En cambio, aquel día, los phondranos permanecieron en silencio, acallando con gesto irritado las preguntas que les hacían los chiquillos con sus voces agudas. Los rumores se habían difundido por Phondra como las pavesas de una fogata, impulsadas por un fuerte viento. Allí donde caían, originaban pequeños incendios que se extendían rápidamente entre las tribus del reino. Diversos humanos de otras tribus habían viajado hasta allí en sus naves de quilla larga y estrecha, para asistir a la reunión.

Muchos de estos viajeros eran brujos y hechiceras pertenecientes al Concilio de Magos, y fueron recibidos por Delu, que los albergó en su propia cabaña de invitados. Otros eran caudillos de tribus que habían jurado fidelidad a Dumaka, y éste se encargó de darles la bienvenida. Por último, algunos de los llegados no eran nadie en concreto, sólo simples curiosos. Éstos, invariablemente, tenían algún pariente o amigo entre la tribu, de modo que casi todas las cabañas familiares tenían al menos una manta extra extendida en el suelo.

Todos se congregaron para contemplar el desfile, que constaba de las tres familias reales, los representantes de otras tribus humanas, el Concilio de Magos de Phondra, los dirigentes de los gremios de Elmas y los ancianos gargan, todos los cuales actuarían como testigos de sus pueblos. Los humanos estaban silenciosos, con rostros tensos y forzados, inquietos y expectantes. Todo el mundo sabía que su destino —para bien o para mal— dependía del resultado de la reunión, fuera cual fuese la decisión que se tomara en ésta.

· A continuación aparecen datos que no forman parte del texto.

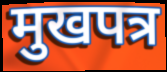
मुखपत्र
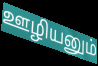
ஊழியனும்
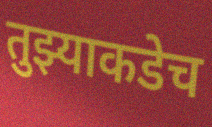
तुझ्याकडेच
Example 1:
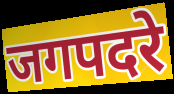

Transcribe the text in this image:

जगपदरे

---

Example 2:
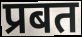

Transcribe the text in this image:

प्रबत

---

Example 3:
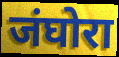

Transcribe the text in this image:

जंघोरा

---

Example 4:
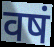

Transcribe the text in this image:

वषं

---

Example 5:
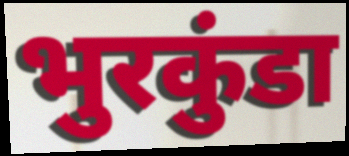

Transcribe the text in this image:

भुरकुंडा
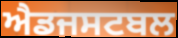
ਐਡਜਸਟਬਲ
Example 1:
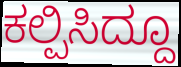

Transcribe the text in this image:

ಕಲ್ಪಿಸಿದ್ದೂ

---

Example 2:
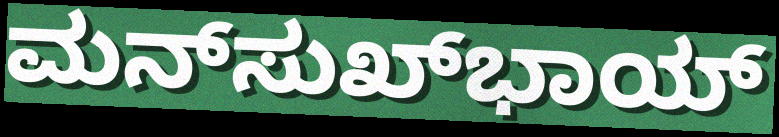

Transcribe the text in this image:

ಮನ್‌ಸುಖ್‌ಭಾಯ್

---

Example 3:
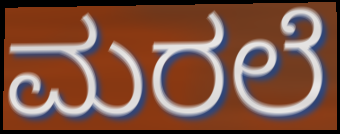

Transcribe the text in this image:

ಮರಲೆ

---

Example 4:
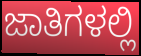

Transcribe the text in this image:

ಜಾತಿಗಳಲ್ಲಿ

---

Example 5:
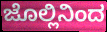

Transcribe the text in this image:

ಜೊಲ್ಲಿನಿಂದ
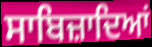
ਸਾਬਿਜ਼ਾਦਿਆਂ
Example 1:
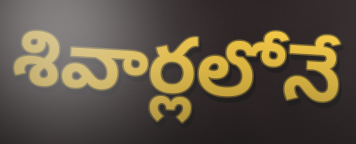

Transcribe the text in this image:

శివార్లలోనే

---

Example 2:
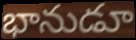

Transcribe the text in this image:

భానుడూ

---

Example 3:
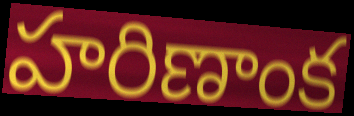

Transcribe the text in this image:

హరిణాంక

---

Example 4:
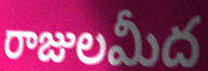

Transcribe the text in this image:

రాజులమీద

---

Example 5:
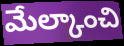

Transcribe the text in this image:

మేల్కాంచి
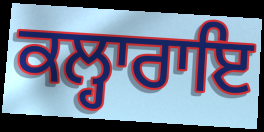
ਕਲ੍ਹਾਰਾਇ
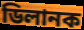
ডিলানক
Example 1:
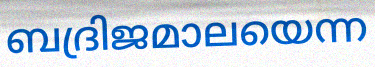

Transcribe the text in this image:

ബദ്രിജമാലയെന്ന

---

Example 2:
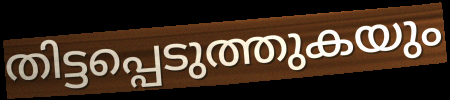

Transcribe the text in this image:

തിട്ടപ്പെടുത്തുകയും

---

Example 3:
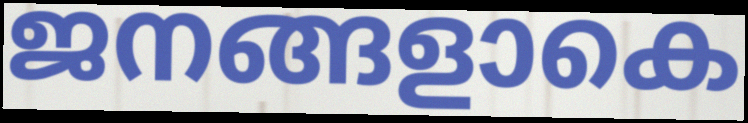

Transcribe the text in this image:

ജനങ്ങളാകെ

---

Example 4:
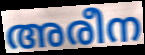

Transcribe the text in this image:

അരീന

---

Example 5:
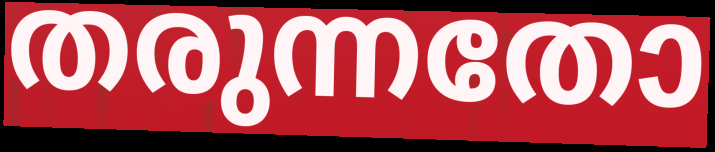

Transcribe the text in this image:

തരുന്നതോ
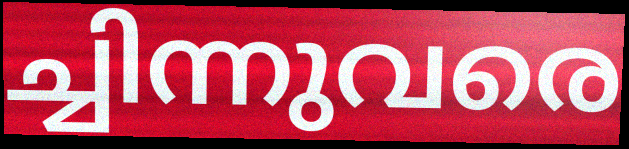
ച്ചിന്നുവരെ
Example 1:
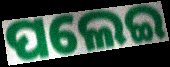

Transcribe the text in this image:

ପଲେଇ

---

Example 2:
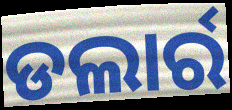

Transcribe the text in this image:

ଡଲାର୍ର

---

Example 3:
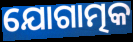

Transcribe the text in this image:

ଯୋଗାତ୍ମକ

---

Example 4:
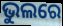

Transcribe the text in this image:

ଭୁଲରେ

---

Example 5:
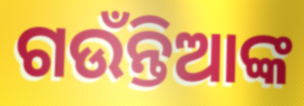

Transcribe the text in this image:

ଗଉଁନ୍ତିଆଙ୍କ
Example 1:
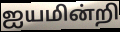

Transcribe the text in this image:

ஐயமின்றி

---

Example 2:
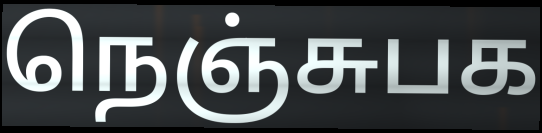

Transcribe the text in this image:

நெஞ்சுபக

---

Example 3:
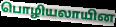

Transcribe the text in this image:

பொழியலாயின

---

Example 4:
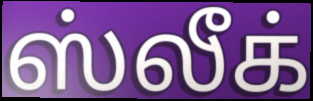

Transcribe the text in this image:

ஸ்லீக்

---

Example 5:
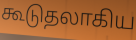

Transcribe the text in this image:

கூடுதலாகிய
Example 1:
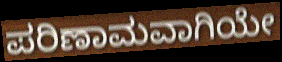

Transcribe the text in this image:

ಪರಿಣಾಮವಾಗಿಯೇ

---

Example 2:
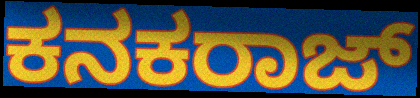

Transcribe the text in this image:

ಕನಕರಾಜ್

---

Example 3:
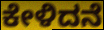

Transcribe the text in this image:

ಕೇಳಿದನೆ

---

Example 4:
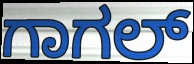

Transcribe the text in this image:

ಗಾಗಲ್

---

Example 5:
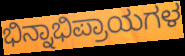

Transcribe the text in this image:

ಭಿನ್ನಾಭಿಪ್ರಾಯಗಳ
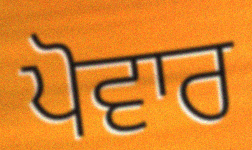
ਪੋਵਾਰ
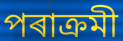
পৰাক্ৰমী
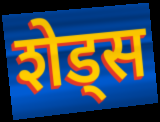
शेड्स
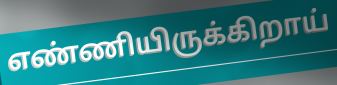
எண்ணியிருக்கிறாய்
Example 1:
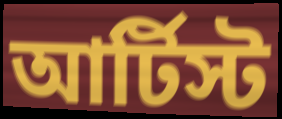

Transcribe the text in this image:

আর্টিস্ট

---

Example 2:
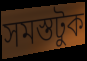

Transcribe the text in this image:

সমস্তটুক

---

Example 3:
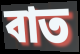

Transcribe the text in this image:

বাত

Haplo se había encaminado hacia la gran cabaña con antelación, pues deseaba entrar en ella antes de que llegara ninguno de los dignatarios. Al volver la vista hacia el mar, observó con desconcierto y escasa satisfacción la presencia en las aguas de los largos cuellos sinuosos y los ojos rasgados, verderrojizos, de las serpientes dragón.

No pudo reprimir su desasosiego, una incómoda tensión en los músculos del estómago, un escalofrío en el vientre. Los signos mágicos de su piel empezaron a emitir un leve resplandor azulado.

Irritado, Haplo maldijo la presencia de las serpientes y esperó que nadie más las hubiese visto. Tenía que acordarse de intentar mantener a todo el mundo apartado de la orilla.

El tambor resonó con gran estruendo y, acto seguido, enmudeció. Los miembros de las tres familias reales se encontraron ante la cabaña de la reunión e intercambiaron demostraciones de amistad, a regañadientes por parte de los enanos, tensas y embarazosas por parte de los demás.

Haplo estaba discurriendo el modo de evitar verse involucrado en las formalidades cuando dos figuras, una alta y la otra muy baja, aparecieron en su camino. Unas manos lo agarraron por los brazos y tiraron de él hacia las sombras del bosque. Eran Alake y Grundle.

—¡No tengo tiempo para juegos…! —empezó a protestar, impaciente. Sin embargo, tras observar con más atención la expresión de las muchachas, preguntó qué sucedía.

—¡Tienes que ayudarnos! —exclamó Alake sin alzar la voz—. No sabemos qué hacer. Creo que debería decírselo a mi padre…

—¡Eso es lo último que necesitamos! —la cortó Grundle—. La reunión va a empezar. Si la interrumpimos, quién sabe cuándo volverán a celebrar otra.

—Pero…

—¿Qué ha sucedido? —repitió Haplo.

—¡Se trata de Devon! —Alake tenía los ojos abiertos como platos de puro asustados—. ¡Ha desaparecido!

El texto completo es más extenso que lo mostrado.